◆ Requirement ◆
Search the data for lines holding the word "just". State how many there are, and nothing else.

(Items from a dataset)
◆ ◆ ◆ ◆ ◆ ◆ ◆

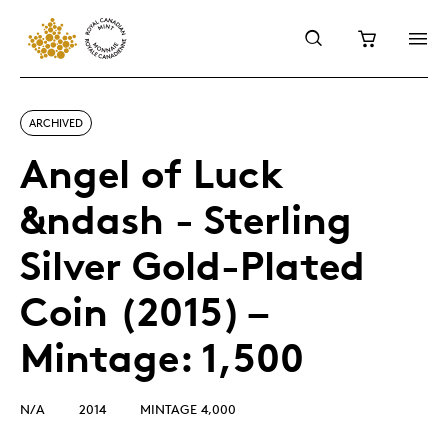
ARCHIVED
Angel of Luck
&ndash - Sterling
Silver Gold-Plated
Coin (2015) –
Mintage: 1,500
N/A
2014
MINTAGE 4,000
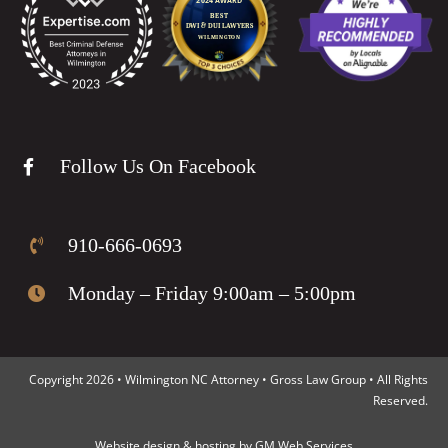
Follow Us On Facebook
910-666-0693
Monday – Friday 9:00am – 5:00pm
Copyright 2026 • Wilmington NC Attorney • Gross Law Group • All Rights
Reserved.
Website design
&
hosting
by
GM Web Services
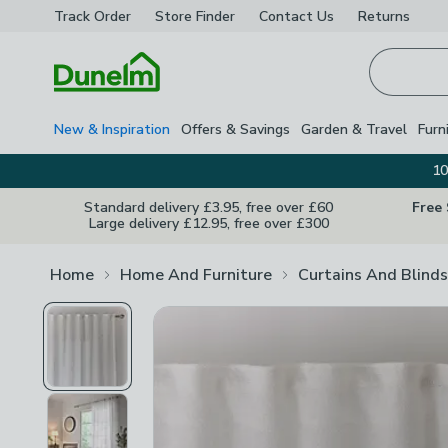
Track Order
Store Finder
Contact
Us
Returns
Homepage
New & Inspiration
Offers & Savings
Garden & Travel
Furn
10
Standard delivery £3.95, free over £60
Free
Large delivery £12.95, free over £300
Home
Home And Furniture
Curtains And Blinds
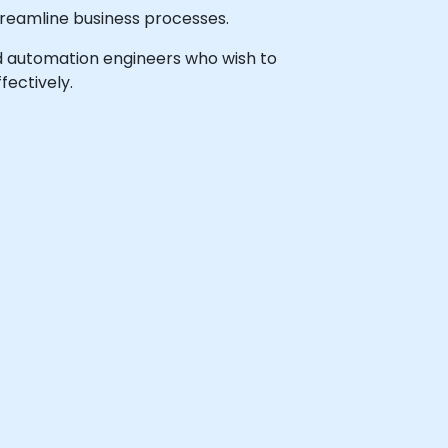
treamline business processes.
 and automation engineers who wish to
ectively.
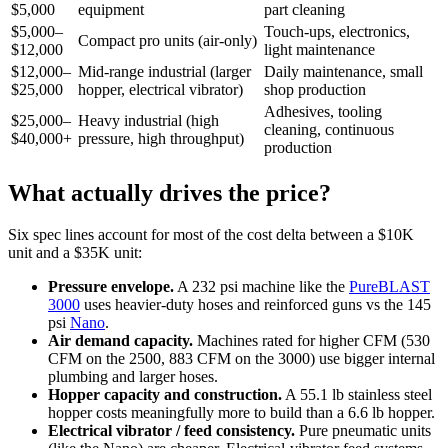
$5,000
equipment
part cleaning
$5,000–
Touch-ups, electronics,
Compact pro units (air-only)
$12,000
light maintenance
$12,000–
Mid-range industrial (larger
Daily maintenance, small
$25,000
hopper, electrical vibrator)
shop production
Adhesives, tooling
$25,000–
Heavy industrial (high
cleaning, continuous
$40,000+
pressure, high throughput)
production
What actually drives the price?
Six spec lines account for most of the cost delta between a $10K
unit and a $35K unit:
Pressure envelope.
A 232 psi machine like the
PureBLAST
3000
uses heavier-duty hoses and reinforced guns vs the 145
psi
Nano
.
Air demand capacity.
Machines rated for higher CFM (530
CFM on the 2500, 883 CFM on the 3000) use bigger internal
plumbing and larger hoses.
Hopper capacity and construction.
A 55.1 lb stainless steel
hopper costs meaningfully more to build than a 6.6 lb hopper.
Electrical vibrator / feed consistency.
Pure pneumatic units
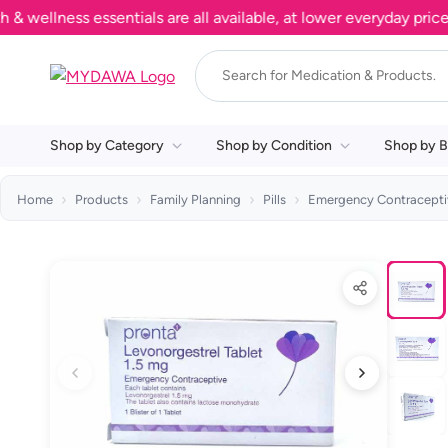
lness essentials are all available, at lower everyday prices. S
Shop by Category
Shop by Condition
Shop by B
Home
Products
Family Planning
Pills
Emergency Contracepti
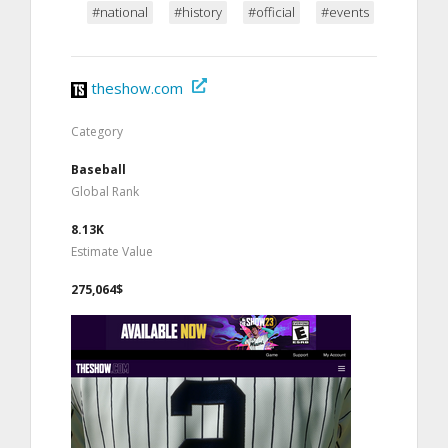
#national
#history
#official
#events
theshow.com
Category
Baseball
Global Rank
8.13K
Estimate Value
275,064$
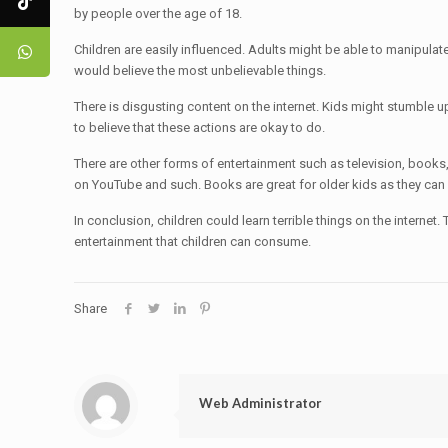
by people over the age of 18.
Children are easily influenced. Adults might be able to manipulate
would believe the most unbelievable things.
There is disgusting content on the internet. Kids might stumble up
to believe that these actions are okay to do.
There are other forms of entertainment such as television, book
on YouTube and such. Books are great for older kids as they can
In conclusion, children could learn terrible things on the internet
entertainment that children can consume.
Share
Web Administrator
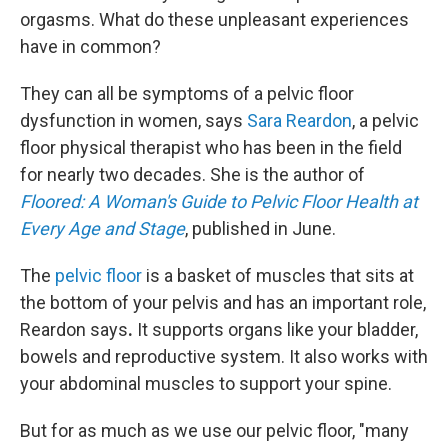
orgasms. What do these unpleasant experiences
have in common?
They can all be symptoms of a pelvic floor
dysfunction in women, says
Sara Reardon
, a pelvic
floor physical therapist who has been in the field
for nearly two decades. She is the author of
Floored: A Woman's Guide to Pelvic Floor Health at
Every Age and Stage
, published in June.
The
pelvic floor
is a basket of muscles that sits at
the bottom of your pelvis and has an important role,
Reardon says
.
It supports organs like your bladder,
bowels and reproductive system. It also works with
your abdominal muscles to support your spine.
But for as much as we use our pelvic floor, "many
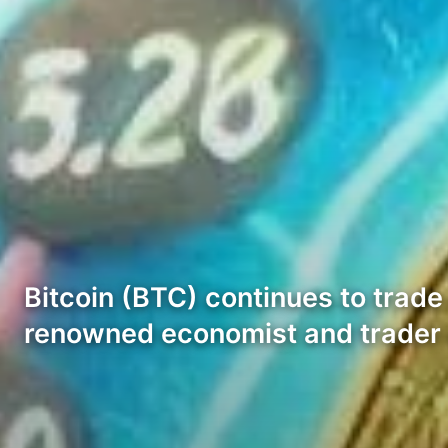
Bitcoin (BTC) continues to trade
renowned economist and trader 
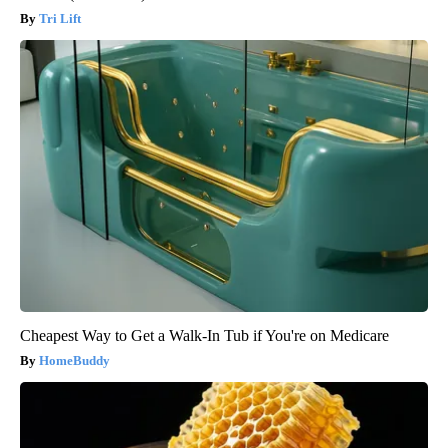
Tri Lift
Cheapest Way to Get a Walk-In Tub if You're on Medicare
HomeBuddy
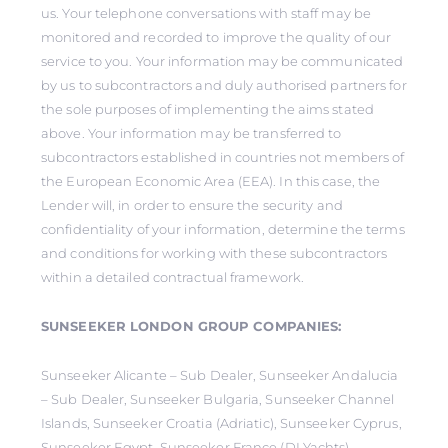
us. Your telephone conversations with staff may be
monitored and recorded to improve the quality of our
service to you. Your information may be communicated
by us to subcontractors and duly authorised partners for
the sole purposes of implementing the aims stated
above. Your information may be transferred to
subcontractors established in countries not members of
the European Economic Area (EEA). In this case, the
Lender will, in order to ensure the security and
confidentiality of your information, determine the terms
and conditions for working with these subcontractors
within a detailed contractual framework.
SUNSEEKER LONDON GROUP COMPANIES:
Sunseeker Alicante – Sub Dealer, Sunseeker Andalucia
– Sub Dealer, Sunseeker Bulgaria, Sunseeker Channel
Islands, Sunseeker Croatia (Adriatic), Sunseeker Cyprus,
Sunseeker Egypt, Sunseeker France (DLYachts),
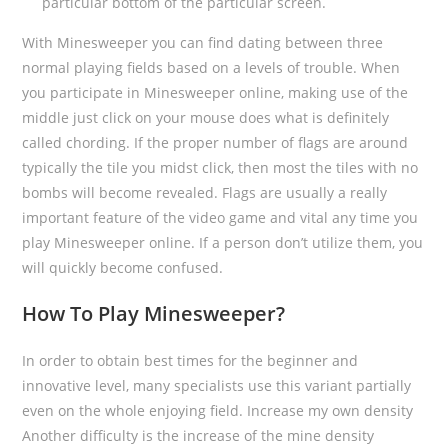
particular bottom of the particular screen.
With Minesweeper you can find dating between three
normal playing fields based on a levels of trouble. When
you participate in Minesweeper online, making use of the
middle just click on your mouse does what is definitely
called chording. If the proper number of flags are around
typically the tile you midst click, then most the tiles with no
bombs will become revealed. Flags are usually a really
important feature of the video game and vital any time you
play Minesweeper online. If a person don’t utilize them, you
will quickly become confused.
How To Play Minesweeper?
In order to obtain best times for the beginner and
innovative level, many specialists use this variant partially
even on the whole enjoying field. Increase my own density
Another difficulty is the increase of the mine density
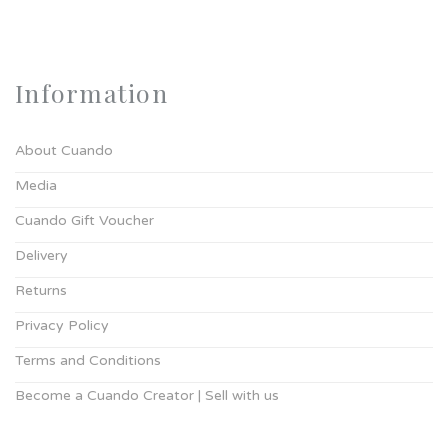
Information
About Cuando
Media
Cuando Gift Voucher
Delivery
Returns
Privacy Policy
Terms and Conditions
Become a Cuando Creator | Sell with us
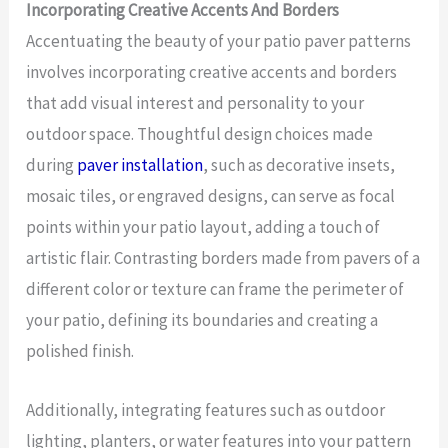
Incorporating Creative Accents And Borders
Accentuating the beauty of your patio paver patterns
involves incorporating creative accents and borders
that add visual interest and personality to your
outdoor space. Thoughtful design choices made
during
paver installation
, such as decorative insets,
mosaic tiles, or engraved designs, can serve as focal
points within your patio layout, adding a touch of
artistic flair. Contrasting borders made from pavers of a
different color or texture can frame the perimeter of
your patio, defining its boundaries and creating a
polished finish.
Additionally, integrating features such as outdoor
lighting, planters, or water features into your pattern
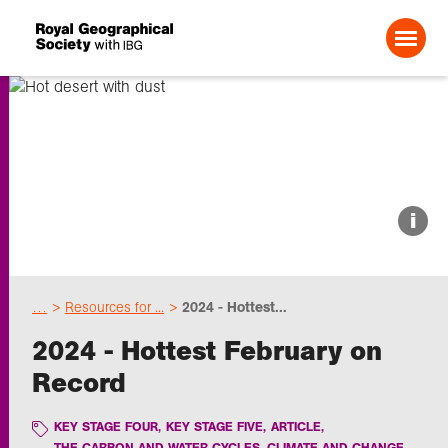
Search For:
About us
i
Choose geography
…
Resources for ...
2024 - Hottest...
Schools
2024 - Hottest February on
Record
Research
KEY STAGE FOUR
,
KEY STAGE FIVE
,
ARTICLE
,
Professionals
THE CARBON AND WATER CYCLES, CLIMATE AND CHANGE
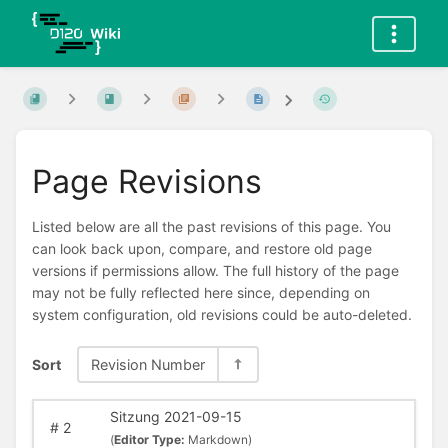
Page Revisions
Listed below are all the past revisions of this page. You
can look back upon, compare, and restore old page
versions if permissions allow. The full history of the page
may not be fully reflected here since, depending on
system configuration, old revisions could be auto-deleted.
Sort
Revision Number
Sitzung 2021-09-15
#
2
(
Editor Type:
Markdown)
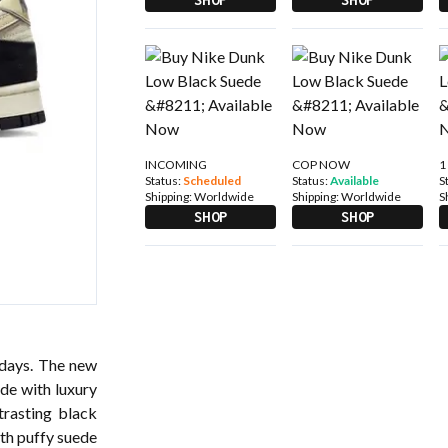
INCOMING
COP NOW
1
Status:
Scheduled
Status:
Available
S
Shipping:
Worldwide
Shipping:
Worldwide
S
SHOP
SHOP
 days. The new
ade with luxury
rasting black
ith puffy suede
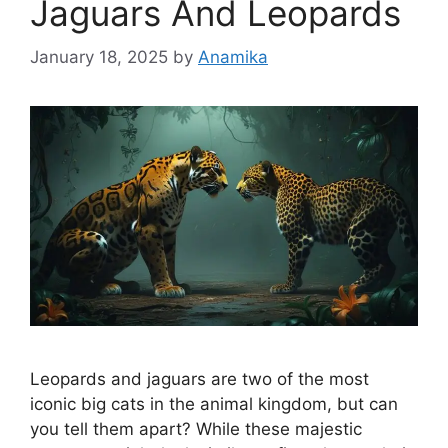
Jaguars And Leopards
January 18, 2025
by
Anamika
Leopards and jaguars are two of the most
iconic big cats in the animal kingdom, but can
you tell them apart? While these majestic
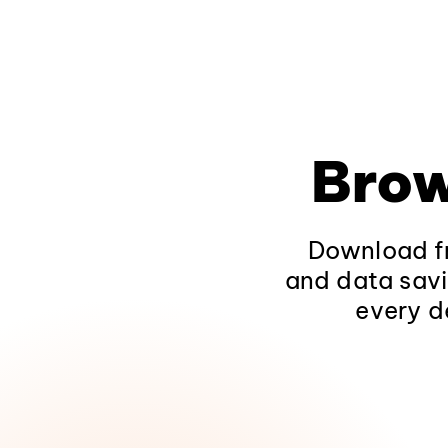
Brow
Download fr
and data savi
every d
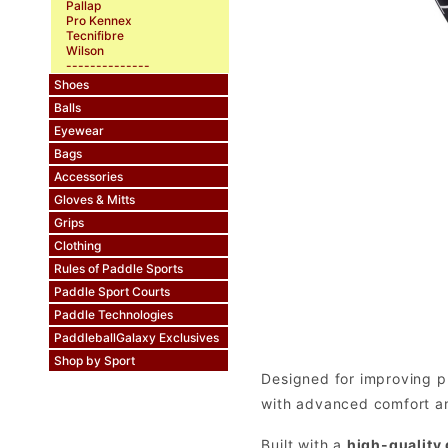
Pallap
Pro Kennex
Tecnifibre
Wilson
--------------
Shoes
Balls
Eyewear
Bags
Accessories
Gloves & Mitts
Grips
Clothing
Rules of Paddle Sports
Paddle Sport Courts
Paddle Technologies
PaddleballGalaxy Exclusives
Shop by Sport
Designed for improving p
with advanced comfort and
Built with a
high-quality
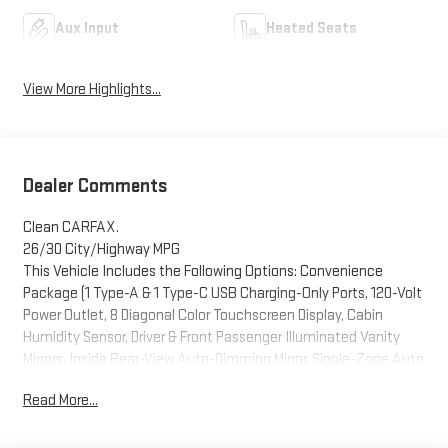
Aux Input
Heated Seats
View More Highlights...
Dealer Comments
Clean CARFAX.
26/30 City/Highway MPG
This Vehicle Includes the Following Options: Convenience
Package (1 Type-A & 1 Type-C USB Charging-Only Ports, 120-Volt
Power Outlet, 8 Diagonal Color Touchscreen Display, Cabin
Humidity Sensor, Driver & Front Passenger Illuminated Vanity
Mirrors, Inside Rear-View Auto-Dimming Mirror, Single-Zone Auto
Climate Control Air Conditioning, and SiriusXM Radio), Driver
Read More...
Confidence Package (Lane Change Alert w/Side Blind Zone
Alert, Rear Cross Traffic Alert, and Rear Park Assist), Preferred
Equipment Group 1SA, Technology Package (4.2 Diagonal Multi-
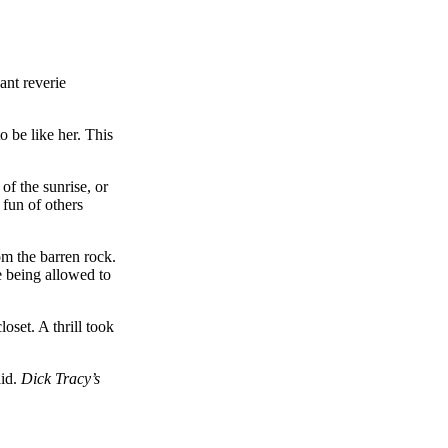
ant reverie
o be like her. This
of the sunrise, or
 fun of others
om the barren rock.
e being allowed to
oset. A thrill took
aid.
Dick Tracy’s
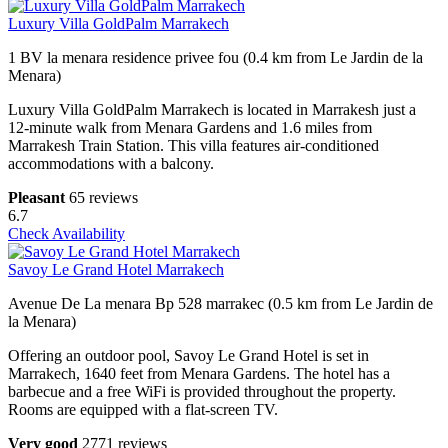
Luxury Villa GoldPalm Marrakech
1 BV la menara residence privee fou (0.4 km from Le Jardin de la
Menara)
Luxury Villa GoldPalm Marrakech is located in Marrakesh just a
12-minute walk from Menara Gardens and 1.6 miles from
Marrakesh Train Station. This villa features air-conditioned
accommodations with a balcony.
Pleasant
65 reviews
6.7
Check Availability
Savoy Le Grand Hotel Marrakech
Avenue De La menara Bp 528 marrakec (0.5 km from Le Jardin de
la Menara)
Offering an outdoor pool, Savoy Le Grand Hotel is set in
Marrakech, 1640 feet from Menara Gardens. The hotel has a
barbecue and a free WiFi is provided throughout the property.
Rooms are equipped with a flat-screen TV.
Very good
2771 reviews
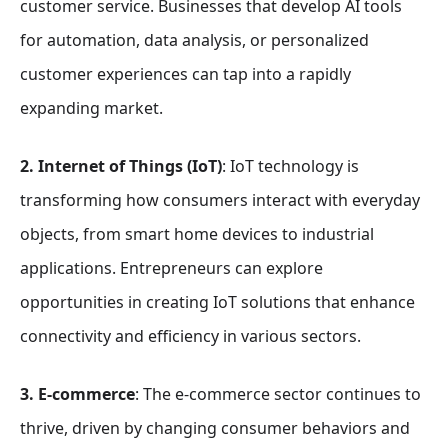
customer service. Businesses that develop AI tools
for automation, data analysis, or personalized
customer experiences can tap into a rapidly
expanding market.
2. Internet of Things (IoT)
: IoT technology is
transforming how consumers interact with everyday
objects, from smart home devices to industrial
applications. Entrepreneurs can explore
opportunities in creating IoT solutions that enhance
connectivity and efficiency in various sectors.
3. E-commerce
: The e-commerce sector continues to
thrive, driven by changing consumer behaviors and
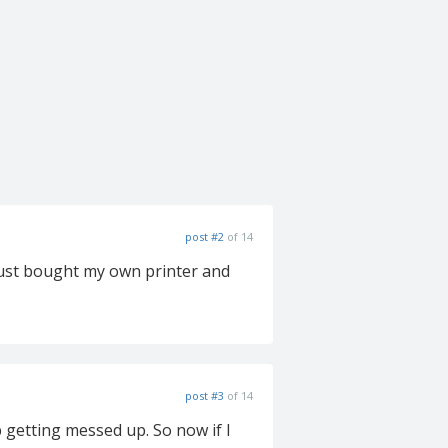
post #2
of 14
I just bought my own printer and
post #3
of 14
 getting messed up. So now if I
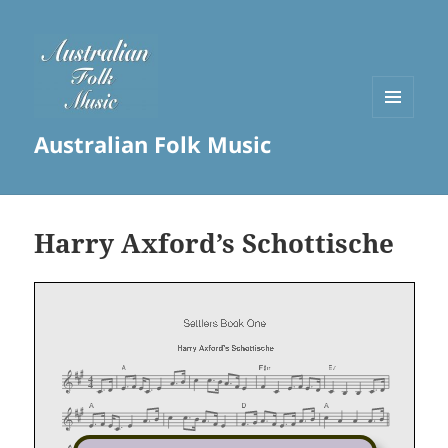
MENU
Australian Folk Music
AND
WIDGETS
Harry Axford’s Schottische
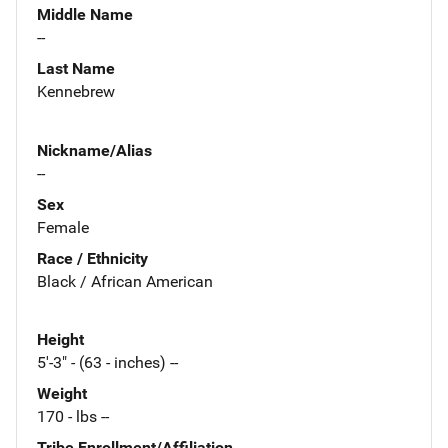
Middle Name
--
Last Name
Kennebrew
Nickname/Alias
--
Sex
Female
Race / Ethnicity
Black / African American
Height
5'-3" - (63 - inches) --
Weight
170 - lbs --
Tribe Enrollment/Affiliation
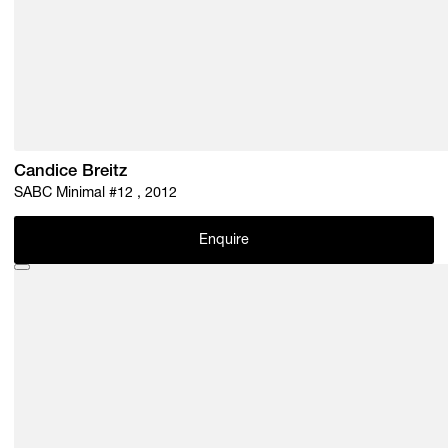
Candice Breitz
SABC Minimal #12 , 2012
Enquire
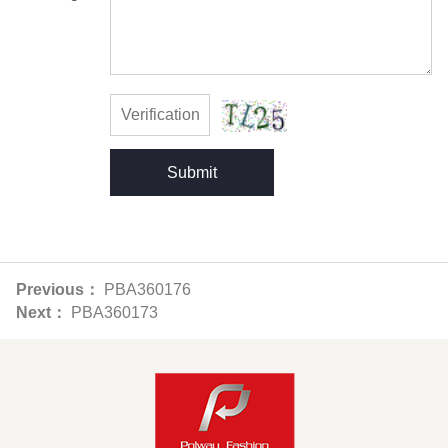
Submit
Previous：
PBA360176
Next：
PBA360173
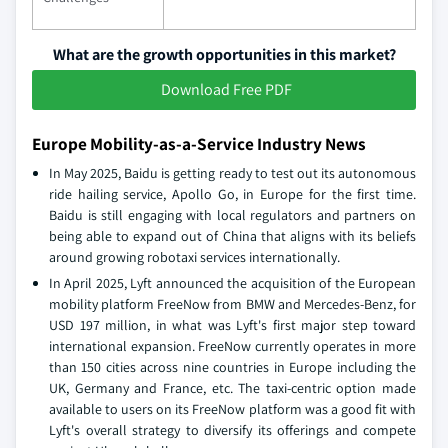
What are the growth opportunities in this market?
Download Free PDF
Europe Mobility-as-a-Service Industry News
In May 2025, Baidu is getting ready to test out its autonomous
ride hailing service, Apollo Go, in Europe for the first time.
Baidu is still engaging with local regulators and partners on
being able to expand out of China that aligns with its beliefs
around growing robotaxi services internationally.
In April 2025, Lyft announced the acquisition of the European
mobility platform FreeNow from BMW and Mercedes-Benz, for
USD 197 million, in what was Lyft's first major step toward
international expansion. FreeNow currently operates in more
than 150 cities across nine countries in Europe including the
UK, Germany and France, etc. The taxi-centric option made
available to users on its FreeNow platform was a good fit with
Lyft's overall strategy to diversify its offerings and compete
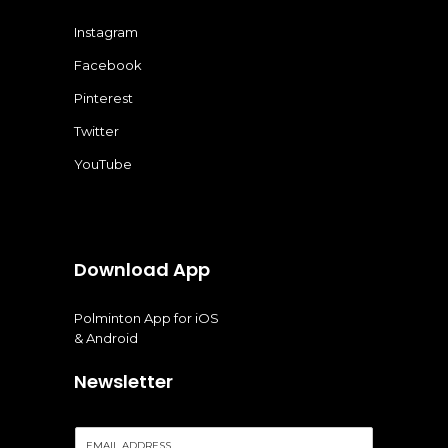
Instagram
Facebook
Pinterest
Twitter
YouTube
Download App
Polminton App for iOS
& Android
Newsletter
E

◆ ◆ ◆ ◆ ◆ ◆ ◆

◆ Result for this task ◆
3